There he was, when was he not? Fat and sleek, in a three piece suit, with his coiffured hair, the drink that was always attached to his hand, the head thrown back in laughter, fawning on Jonathan Carry. Bakshi, who had been born to the bright lights, and had learned nothing since, except the patient art of never stepping out of them. Bakshi, who had made a career out of attending parties and massaging egos and providing sound-bites on the English news channels.

‘Does he never see himself?’ Madhav wondered, ‘I mean, everybody networks, but this guy...’

‘Yes,’ said the Secretary. ‘But at this moment, in this battle, he too is an ally.’

‘Not him!’ Madhav protested.

‘You are light-headed,’ said the Secretary. ‘You are happy, that is good. Finish your drink and you will feel even better. But the enemy is stalking you all the while. Do not mock even the meanest foot-soldier of your own army. Even a fool like Bakshi will fight against tyranny.’

‘He’ll fight like a fool,’ said Madhav.

‘And still,’ said the Secretary, ‘he will be of use.’

Then the Secretary drained his glass and rose six inches into the air. Madhav now saw that all about the lawns, as though at some intuited signal, the guests were doing the same. Not everyone, of course, was equally successful. Pradhan was floating comfortably; the young Danesh was doing very well, rising almost as quickly as the Secretary himself. So was Krishnan- but Krishnan did not care to fly; Krishnan was leaving. Then there was Bakshi; floundering for all he was worth, barely off the grass, laughing racuously in a transparent attempt at concealing his shame. Madhav drank off what remained in his glass and shot up to join the fun.
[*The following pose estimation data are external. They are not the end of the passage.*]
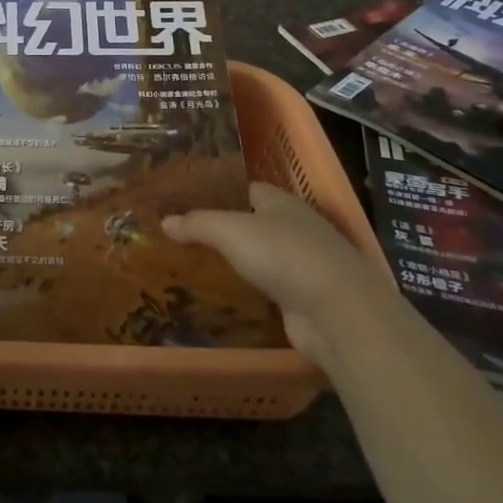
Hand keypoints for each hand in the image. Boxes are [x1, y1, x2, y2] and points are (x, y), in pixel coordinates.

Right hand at [163, 182, 382, 362]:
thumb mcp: (230, 231)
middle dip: (224, 230)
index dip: (219, 194)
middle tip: (184, 237)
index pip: (246, 190)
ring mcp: (303, 266)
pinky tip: (224, 298)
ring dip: (237, 264)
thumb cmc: (284, 254)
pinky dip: (250, 292)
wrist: (338, 312)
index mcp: (280, 202)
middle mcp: (295, 229)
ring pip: (261, 259)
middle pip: (253, 224)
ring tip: (197, 268)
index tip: (187, 203)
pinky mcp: (305, 300)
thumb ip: (197, 224)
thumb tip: (165, 221)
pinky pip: (268, 290)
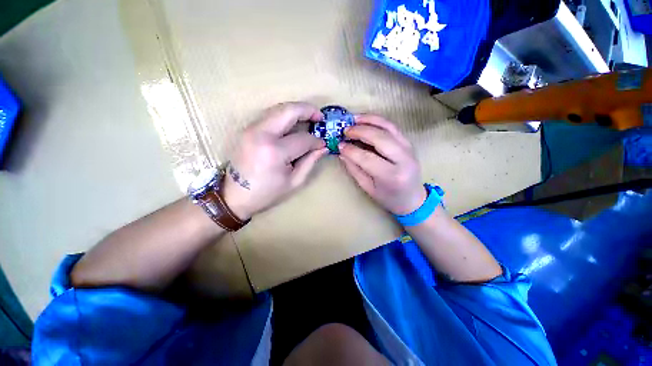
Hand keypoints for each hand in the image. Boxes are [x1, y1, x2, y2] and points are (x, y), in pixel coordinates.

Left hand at [223, 102, 327, 219]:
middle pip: (288, 111)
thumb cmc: (267, 192)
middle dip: (308, 110)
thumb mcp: (294, 182)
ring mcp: (251, 129)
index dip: (316, 141)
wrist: (234, 195)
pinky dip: (284, 116)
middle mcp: (261, 134)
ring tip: (309, 117)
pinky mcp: (247, 129)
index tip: (323, 144)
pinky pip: (270, 115)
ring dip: (296, 111)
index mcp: (275, 152)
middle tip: (320, 116)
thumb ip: (310, 162)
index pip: (303, 139)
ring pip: (278, 109)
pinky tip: (293, 123)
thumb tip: (323, 147)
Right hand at [339, 114, 426, 215]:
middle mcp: (403, 159)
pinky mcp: (408, 143)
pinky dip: (378, 121)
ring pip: (388, 127)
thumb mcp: (368, 188)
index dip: (351, 150)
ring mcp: (408, 149)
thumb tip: (342, 152)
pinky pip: (392, 127)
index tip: (339, 145)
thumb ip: (355, 170)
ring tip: (354, 119)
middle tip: (345, 130)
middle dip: (360, 131)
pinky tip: (366, 120)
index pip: (367, 158)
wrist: (413, 198)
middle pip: (379, 138)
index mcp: (391, 176)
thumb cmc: (389, 198)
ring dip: (369, 120)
Everyone was more at ease off the ground; everyone nicer and more tolerable in the throes of their common ecstasy. Conversation flew light and casual; the laughs were knowing, the jokes too private and glib to even need to be completed.

‘How about this new Shah Rukh ‘blockbuster’?’
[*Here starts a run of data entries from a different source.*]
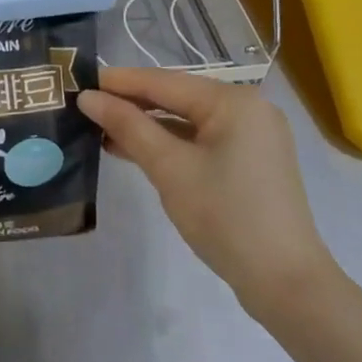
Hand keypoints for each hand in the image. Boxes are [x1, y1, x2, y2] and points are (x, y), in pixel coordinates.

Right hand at [79, 67, 338, 325]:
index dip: (118, 82)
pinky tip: (135, 150)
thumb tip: (88, 97)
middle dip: (131, 103)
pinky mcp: (250, 161)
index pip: (163, 82)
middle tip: (85, 106)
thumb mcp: (169, 168)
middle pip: (176, 97)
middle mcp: (247, 108)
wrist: (284, 280)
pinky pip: (200, 140)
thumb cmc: (225, 216)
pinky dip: (169, 143)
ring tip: (100, 129)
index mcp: (233, 101)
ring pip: (187, 120)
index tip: (77, 80)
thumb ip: (128, 127)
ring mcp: (252, 136)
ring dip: (146, 125)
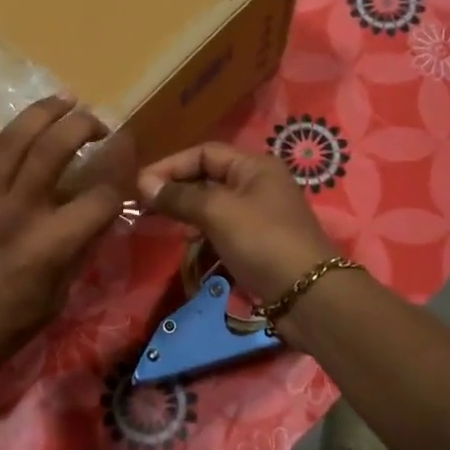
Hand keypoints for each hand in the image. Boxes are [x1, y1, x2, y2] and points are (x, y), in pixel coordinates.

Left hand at [0, 99, 124, 401]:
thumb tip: (98, 218)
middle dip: (83, 125)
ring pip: (10, 140)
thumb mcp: (52, 304)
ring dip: (39, 113)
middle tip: (96, 121)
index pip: (101, 196)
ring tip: (61, 99)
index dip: (122, 170)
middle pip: (55, 149)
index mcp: (48, 246)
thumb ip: (76, 255)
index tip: (128, 152)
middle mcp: (15, 214)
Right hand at [138, 142, 338, 304]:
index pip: (204, 153)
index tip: (140, 185)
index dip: (171, 165)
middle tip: (144, 207)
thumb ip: (180, 196)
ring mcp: (260, 215)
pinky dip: (204, 235)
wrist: (308, 296)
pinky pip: (223, 230)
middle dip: (177, 190)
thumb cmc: (262, 242)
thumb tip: (143, 183)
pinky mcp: (259, 243)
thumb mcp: (218, 212)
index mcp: (255, 166)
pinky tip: (191, 246)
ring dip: (188, 214)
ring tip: (164, 225)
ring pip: (214, 206)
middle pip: (209, 178)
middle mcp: (259, 185)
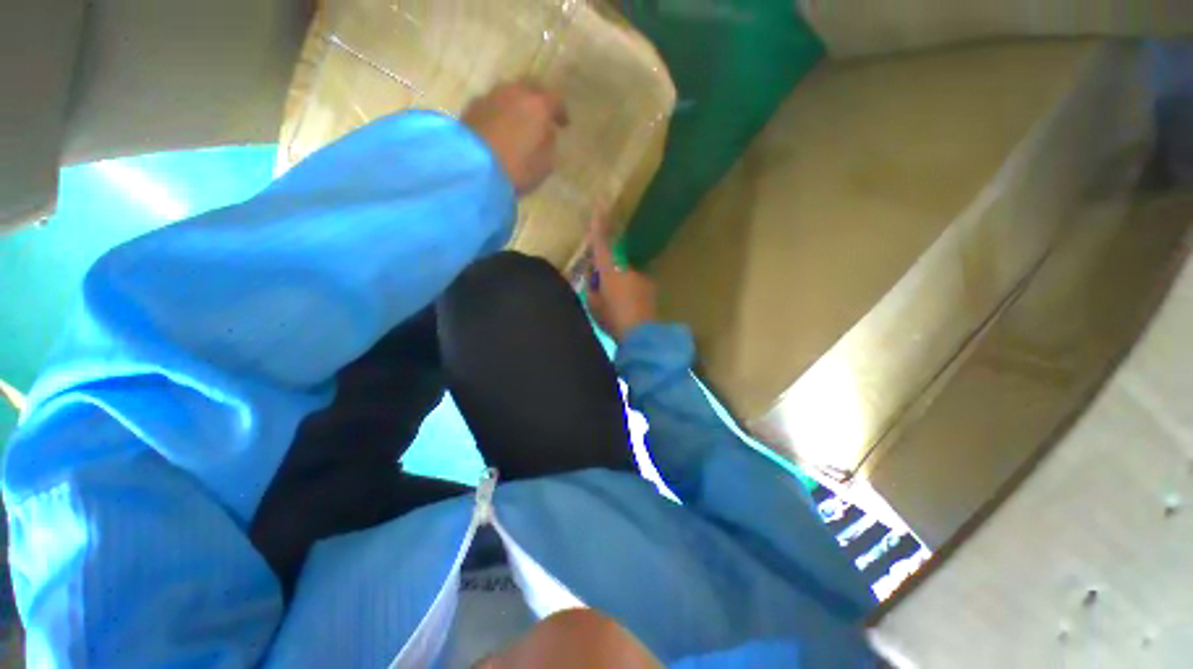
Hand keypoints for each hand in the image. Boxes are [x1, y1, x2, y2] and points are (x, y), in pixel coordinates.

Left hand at [462, 81, 568, 194]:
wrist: (474, 169)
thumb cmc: (517, 168)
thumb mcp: (545, 163)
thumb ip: (549, 142)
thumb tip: (545, 131)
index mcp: (537, 105)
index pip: (555, 100)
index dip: (560, 112)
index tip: (563, 124)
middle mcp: (514, 92)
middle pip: (530, 88)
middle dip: (538, 100)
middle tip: (541, 115)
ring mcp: (490, 96)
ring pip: (509, 93)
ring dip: (516, 104)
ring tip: (518, 120)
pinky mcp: (472, 107)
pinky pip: (492, 104)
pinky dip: (499, 112)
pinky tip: (500, 126)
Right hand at [586, 213, 656, 341]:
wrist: (641, 336)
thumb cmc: (613, 320)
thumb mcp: (593, 306)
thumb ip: (592, 290)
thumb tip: (594, 281)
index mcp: (610, 273)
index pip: (601, 245)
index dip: (598, 227)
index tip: (599, 205)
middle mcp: (627, 270)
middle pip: (613, 266)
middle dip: (606, 276)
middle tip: (602, 295)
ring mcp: (641, 279)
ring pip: (625, 278)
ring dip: (620, 288)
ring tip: (618, 309)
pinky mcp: (650, 289)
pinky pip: (635, 287)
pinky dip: (630, 295)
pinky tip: (629, 311)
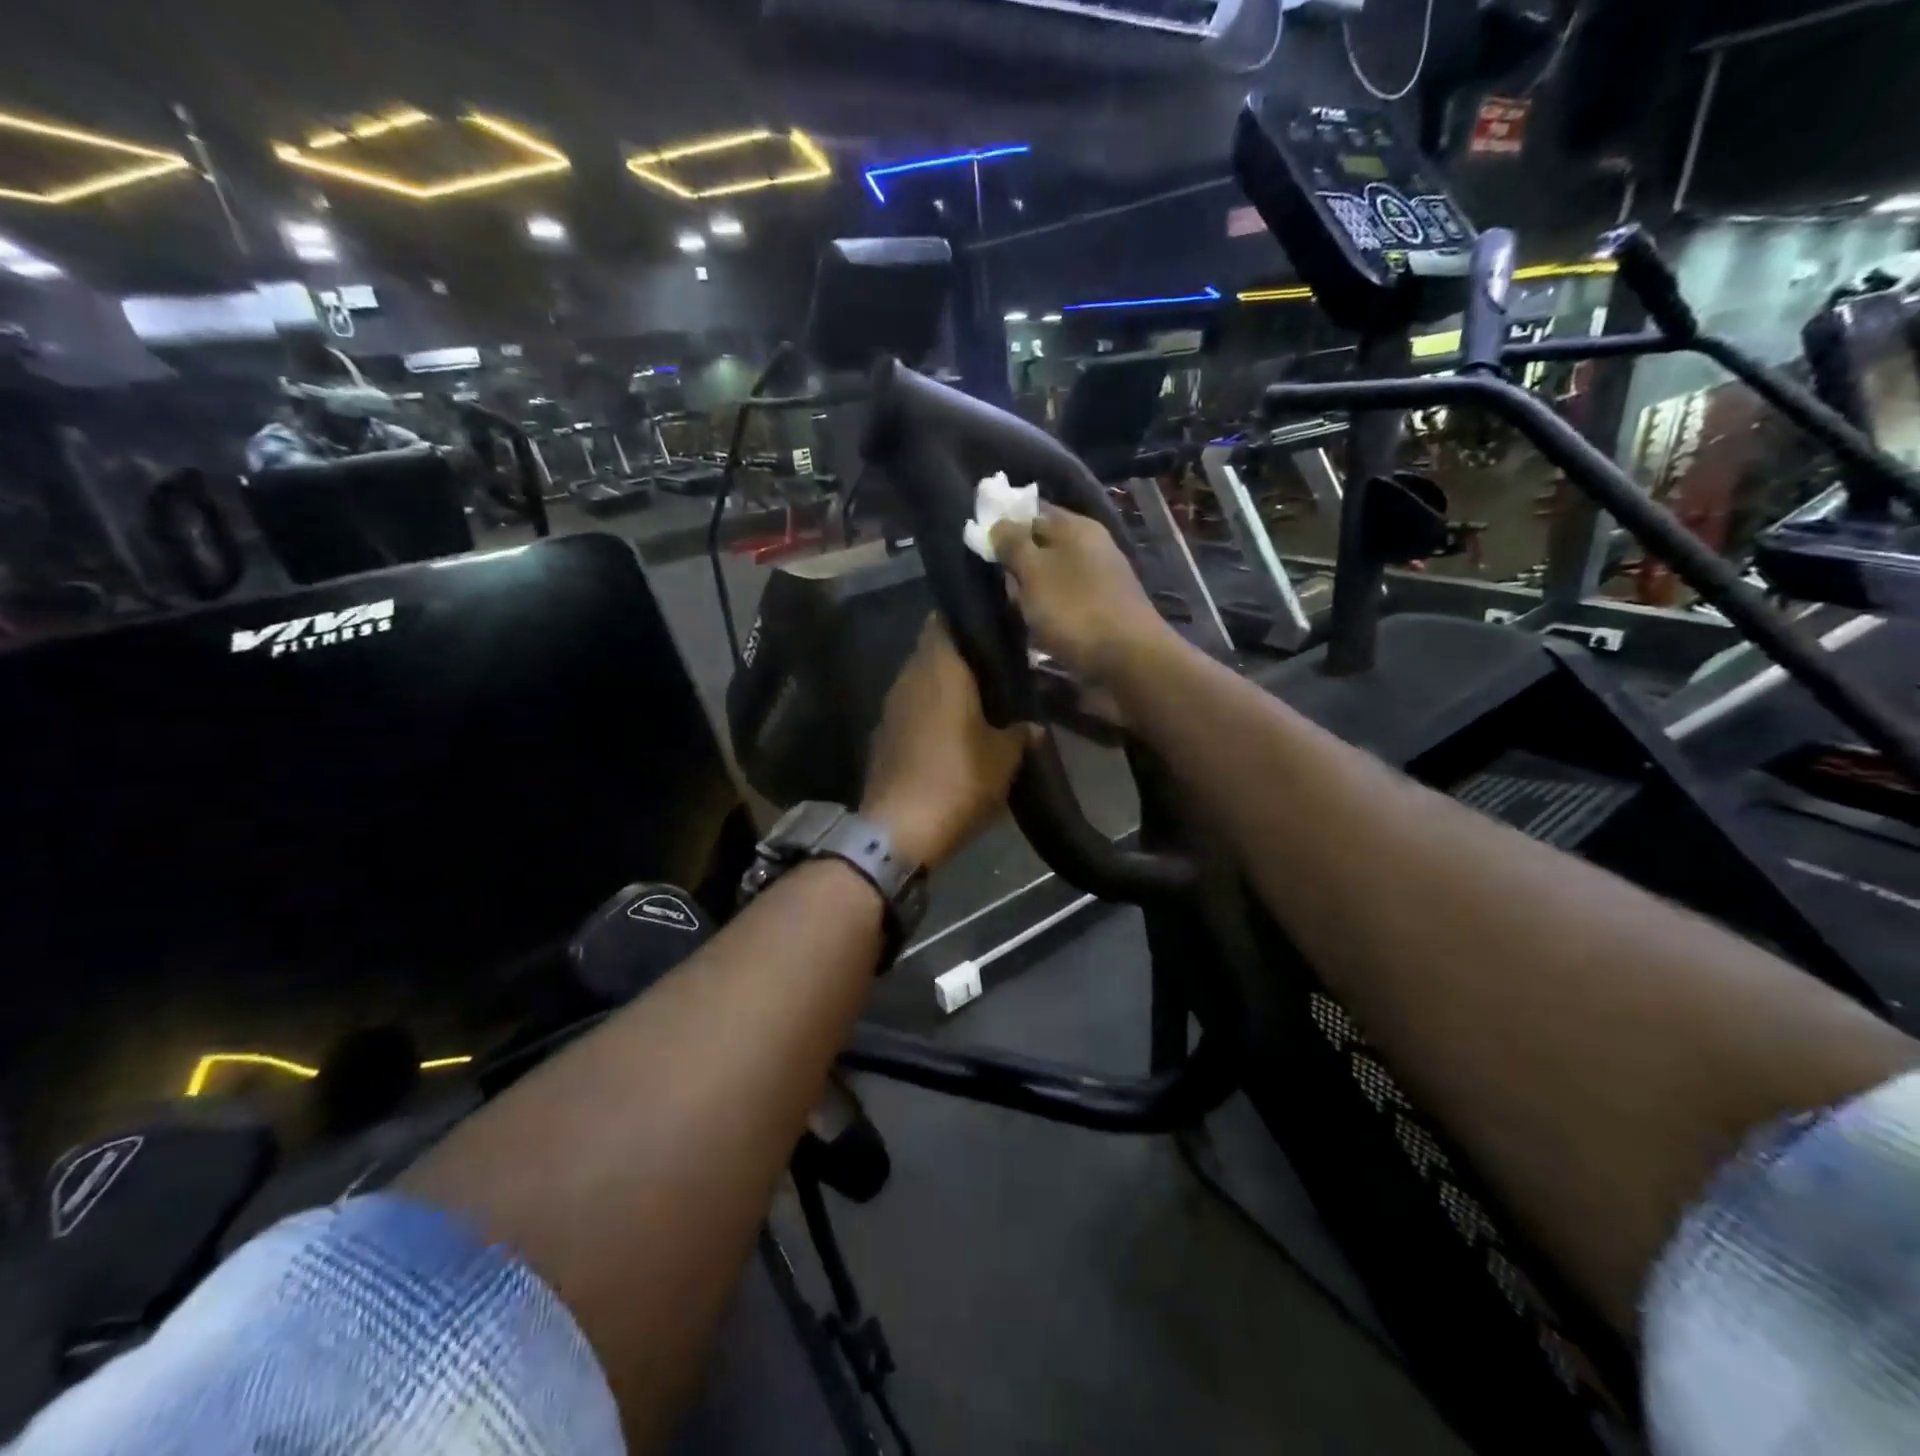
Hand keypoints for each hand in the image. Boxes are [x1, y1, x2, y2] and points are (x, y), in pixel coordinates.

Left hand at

‘So, did you read Anand’s essay in EPW?’

‘Apparently she once taught English... In an actual University...’

‘I hear that baba is doing another fast-unto-death. I hope this time they let him succeed.’

‘Madhav! When are you going back to the boondocks to save our suffering farmers?’

Madhav laughed heartily. There was no need, of course, to reply, especially since his questioner had already drifted away into the night.

He caught sight of Shivani, wading through the air towards him, hips swaying determinedly and sensually. Little droplets of water still clung to her cheeks; her hair was not quite dry either, but she was cooling off quickly high above the ground. She came to him, her face glowing with achievement, her nerves- he knew- waiting to be soothed.

Madhav took her hand. For a while, he felt that it was just the two of them, far above the dark and fetid forest; separate, also, from the glittering guests; free from drudgery and sophistication alike. Utterly free!

‘You’re having a good time?’ said Madhav.


‘You danced?’

‘I did.’

‘You look beautiful.’

She nodded and looked away. He felt a sharp pinch of annoyance.

‘Yeah, you really showed them, didn’t you?’

‘Excuse me?’

‘You made quite a spec-’

But she wasn’t listening. Her eyes were scanning the floating crowd. They paused and narrowed as she spotted her target. Then she did a little shimmy, a manoeuvre specially gossamer in mid-air, to compose herself down the length of her body, before the smile came bounding to her lips, where it stayed.

‘Let’s go talk to Carry. I need to talk to him.’

Madhav, sullen, resisted her tugging hand.

‘If you just want to flirt some more-’

‘Don’t be silly! He’s on the organizing committee of the Arts Festival next month, in New York. You’re the one who keeps telling me to be more savvy about these things!’

They glided on the air, hand in hand. Madhav felt the flickering eyes of many hovering guests, passing over them in admiration or jealousy. He had the further satisfaction of stepping over Som Bakshi, who was snatching from a waiter’s tray glass after glass of the blue liquor (if indeed it was liquor). But for all he consumed, he remained nearly grounded. Clearly, the drink could only stimulate one’s innate ability to soar.